→ 作業内容 1
記録の最初の行から「Dosen im Allgemeinen」がある行まで、その行も入れて、一字も変えずに書き写してください。

→ 文章の抜粋
=====

虫ん坊 2013年11月号 特集2:『鉄腕アトム』(1980年版)中国語アフレコ現場レポート!

今日収録のあったスタッフ&キャストみんなで。

 今月の虫ん坊特集2は、なんと海外から! 中国は北京からのレポートです。
 日本では1980年10月から1981年12月に放送されたTVシリーズ『鉄腕アトム』が中国のテレビ向けの番組として放送できるように、中国語でのアフレコバージョンの作成が進められています。
 アトム役を演じる声優の毛毛头さん、中国語吹き替え版の張偉監督、演出担当の廖菁さんの三名へ、中国語版『鉄腕アトム』への意気込みなどを伺いました!
 現場取材およびインタビューは手塚プロダクション本社に在籍する中国人スタッフ・蒋が行いました。





●鉄腕アトム役・毛毛头(モーモートー)さん

虫ん坊 2013年11月号 特集2:『鉄腕アトム』(1980年版)中国語アフレコ現場レポート!

アトム役、毛毛头さん。

プロフィール:
 5歳からアフレコの仕事に携わっている。現在27歳。外国作品の吹き替えの経験は数多い。

——今のお気持ちを聞かせて下さい。

毛毛头さん(以下、毛): まず、選ばれて嬉しいです!

——以前、『鉄腕アトム』をご覧になったことは?

毛: はっきりは覚えていませんが、小学校の時にカラーのものを見ました。今回のものと同じ、1980年版だと思います。

——今まで収録した中で一番印象に残っているエピソードは?

毛: アフレコはまだ途中ですが、今まで収録したもので言えば「ウランはおてんば娘」です。面白いお話ですよね。アトムはお兄さんらしく、いつも正しいのですが、ウランちゃんはいたずら好き。「ちゃんと僕の言うことを聞かなきゃ駄目だぞ、僕はお兄さんとしての責任があるんだから」ってアトムは真面目な顔で言っても、ウランは全然聞いてないでしょ?
 もう一話は、「ダムダムの首」。アトムの最後のセリフ、「なぜあんなロボットを作ったんだ。人間は、なぜ なぜ」というところは、私も喉が震えてしまいました。完全にキャラクターになりきりました。

虫ん坊 2013年11月号 特集2:『鉄腕アトム』(1980年版)中国語アフレコ現場レポート!

アフレコの収録はこのようなところで行われます。

——アトムって、どんなキャラクターだと思っていますか?

毛: なんでもできる、正義の象徴ですね。

——アトムが本当にこの世界にいたら?

毛: 最高だと思います! 悪い暴力を取り除いて、人間を危機から救ってくれる、最高の存在です。アトムがいれば悪い人も改心して、世界も平和になるかも知れません。

=====

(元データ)
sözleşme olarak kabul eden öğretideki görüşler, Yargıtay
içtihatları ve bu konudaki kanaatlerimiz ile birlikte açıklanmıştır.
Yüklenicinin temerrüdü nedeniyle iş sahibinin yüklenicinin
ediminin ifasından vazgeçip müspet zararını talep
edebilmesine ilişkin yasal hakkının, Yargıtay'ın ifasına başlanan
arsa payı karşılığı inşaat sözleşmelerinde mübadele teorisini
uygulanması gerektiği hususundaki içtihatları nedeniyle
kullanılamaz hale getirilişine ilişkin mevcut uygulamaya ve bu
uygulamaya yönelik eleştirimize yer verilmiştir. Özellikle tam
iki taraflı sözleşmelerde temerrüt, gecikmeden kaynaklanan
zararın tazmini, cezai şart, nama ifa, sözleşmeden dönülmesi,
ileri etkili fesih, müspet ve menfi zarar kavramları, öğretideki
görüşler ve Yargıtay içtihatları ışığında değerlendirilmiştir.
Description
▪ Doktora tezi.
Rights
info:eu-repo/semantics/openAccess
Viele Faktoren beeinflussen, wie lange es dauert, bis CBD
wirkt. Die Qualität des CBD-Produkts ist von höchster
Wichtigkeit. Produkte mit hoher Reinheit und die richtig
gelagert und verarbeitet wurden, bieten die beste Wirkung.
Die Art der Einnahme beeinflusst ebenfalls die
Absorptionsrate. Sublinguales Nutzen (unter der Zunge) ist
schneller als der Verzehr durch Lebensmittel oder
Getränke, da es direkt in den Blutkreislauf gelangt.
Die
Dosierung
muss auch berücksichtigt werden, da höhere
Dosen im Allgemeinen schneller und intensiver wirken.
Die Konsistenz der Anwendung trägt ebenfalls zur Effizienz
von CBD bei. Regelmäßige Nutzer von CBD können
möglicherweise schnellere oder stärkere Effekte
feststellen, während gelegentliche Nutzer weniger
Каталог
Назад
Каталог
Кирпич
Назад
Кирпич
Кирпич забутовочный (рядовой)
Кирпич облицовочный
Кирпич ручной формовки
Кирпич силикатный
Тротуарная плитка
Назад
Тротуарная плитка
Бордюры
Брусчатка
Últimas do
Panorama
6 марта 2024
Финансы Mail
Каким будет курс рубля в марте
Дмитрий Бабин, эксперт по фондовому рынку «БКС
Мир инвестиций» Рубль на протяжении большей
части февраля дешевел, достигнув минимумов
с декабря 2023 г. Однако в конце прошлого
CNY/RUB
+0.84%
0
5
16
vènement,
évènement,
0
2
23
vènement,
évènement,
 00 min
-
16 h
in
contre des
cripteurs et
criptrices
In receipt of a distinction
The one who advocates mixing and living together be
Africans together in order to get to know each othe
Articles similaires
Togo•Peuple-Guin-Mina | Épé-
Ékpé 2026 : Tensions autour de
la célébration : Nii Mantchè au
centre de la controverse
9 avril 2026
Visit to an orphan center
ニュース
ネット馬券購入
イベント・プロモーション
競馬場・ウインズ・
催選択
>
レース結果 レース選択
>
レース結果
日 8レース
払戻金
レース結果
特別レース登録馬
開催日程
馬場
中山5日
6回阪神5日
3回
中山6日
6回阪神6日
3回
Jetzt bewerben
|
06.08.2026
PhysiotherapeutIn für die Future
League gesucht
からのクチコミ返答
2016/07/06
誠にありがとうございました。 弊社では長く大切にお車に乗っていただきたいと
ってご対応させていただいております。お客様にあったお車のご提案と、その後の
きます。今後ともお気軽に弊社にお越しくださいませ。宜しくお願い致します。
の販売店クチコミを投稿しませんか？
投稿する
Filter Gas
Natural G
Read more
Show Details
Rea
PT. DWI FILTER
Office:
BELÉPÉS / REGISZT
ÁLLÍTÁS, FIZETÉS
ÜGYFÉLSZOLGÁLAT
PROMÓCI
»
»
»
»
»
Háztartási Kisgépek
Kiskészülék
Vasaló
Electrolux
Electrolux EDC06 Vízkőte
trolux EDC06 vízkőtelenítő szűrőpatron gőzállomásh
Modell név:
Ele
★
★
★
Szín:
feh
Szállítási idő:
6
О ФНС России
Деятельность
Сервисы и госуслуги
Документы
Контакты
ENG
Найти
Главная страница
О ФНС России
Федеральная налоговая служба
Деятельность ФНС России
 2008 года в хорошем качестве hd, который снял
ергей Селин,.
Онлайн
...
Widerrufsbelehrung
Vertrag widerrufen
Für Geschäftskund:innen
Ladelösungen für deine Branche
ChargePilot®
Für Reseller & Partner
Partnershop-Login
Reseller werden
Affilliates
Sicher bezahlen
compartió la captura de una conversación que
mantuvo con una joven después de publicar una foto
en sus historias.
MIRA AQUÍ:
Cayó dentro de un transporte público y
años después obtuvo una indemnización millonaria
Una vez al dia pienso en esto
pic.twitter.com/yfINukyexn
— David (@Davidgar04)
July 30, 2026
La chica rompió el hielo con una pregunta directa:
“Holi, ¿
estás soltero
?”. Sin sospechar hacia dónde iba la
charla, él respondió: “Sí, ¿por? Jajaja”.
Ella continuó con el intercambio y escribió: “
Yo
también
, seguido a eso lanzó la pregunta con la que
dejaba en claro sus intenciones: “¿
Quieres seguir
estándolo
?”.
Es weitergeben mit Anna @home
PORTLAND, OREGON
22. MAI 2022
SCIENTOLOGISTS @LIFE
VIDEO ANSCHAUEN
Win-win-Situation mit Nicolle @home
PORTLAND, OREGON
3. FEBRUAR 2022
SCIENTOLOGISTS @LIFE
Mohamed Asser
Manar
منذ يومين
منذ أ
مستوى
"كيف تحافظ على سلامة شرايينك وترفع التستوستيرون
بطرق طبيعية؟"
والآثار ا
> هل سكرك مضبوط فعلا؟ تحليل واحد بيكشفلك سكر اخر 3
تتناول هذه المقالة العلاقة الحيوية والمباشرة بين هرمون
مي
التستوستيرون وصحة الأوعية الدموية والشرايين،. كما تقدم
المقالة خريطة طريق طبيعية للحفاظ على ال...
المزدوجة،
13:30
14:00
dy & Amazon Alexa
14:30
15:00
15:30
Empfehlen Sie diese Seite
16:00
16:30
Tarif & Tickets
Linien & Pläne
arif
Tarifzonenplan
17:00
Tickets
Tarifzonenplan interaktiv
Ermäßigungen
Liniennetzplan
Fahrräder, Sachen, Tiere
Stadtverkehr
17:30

=====

→ 作業内容 2
『鉄腕アトム』中国語アフレコの取材記事を、いま止まっているところから書き継いでください。

→ 作業の答え 1
sözleşme olarak kabul eden öğretideki görüşler, Yargıtay
içtihatları ve bu konudaki kanaatlerimiz ile birlikte açıklanmıştır.
Yüklenicinin temerrüdü nedeniyle iş sahibinin yüklenicinin
ediminin ifasından vazgeçip müspet zararını talep
edebilmesine ilişkin yasal hakkının, Yargıtay'ın ifasına başlanan
arsa payı karşılığı inşaat sözleşmelerinde mübadele teorisini
uygulanması gerektiği hususundaki içtihatları nedeniyle
kullanılamaz hale getirilişine ilişkin mevcut uygulamaya ve bu
uygulamaya yönelik eleştirimize yer verilmiştir. Özellikle tam
iki taraflı sözleşmelerde temerrüt, gecikmeden kaynaklanan
zararın tazmini, cezai şart, nama ifa, sözleşmeden dönülmesi,
ileri etkili fesih, müspet ve menfi zarar kavramları, öğretideki
görüşler ve Yargıtay içtihatları ışığında değerlendirilmiştir.
Description
▪ Doktora tezi.
Rights
info:eu-repo/semantics/openAccess
Viele Faktoren beeinflussen, wie lange es dauert, bis CBD
wirkt. Die Qualität des CBD-Produkts ist von höchster
Wichtigkeit. Produkte mit hoher Reinheit und die richtig
gelagert und verarbeitet wurden, bieten die beste Wirkung.
Die Art der Einnahme beeinflusst ebenfalls die
Absorptionsrate. Sublinguales Nutzen (unter der Zunge) ist
schneller als der Verzehr durch Lebensmittel oder
Getränke, da es direkt in den Blutkreislauf gelangt.
Die
Dosierung
muss auch berücksichtigt werden, da höhere
Dosen im Allgemeinen schneller und intensiver wirken.

→ 作業の答え 2
——アトムと同時にワルプルギスのような悪人も登場するかも…

毛: あはは、確かにそれはそうですね。

——アトムの声を演じるのに、なにかと特別な工夫はありましたか?

毛: アトムの日本語の声は、きっぱりしていて、ちからを持っていますよね。澄んでいて心地よく、豆がガラスを転がるようです。音域も高いです。
 私が出すには、かなり腹筋を使わなくてはなりませんでしたね。


●吹き替え版監督 張偉さん&演出担当 廖菁さん

虫ん坊 2013年11月号 特集2:『鉄腕アトム』(1980年版)中国語アフレコ現場レポート!

張偉さんと廖菁さん。常にご夫婦でアフレコの収録監督・演技指導などを手がけています。

プロフィール:
 ハリウッドや日本、韓国などで作られた映画作品の中国語吹き替え版を二人のコンビで数多く手がけています。代表作は『マトリックス』シリーズ、『ワイルド・スピード』シリーズなど。日本の作品では『日本沈没』また、日中共同制作アニメ作品『チベット犬物語〜金色のドージェ〜』なども。TVアニメシリーズの吹き替えは初めて手がけます。
 ちなみにお二人はプライベートでもご夫婦とのこと。

——お二人は、『鉄腕アトム』のアニメをご覧になったことはありますか?

張偉さん(以下、張): もちろん! 1963年版『鉄腕アトム』の中国語吹き替え版はCCTVでも放送していました。

廖菁さん(以下、廖): おそらく、アニメの好きな中国人で、『鉄腕アトム』を見たことがない人はいないと思います。

——中国国内で、『鉄腕アトム』は影響力を持っていると思いますか?

張: あると思います。今、日本のアニメ全体が中国で非常に人気があります。とりわけ子供たちはアニメが好きですね。しかし、日本のアニメの中には、子供向けではない作品もありますよね。中国ではアニメに年齢によってレーティングを設ける制度がなく、アニメといえば子供向けのものだと普通では考えていますので、日本で大人向けに作られたような作品でも、子供たちが見られてしまうんですよね。

廖: 親としては心配ですね。子供たちはまだ価値観を形成していないので、大人向けのアニメを見て、良くない影響を受けないか心配ではあります。

張: でも、『鉄腕アトム』は違いますね。全年齢向けに楽しめて、親も安心できます。中国で紹介された時期も早く、今や知らない人はいないくらいです。それにキャラクターも目が大きくて口が小さい、女の子みたいに可愛いですよね。子供はこういうキャラクターが好きですよ。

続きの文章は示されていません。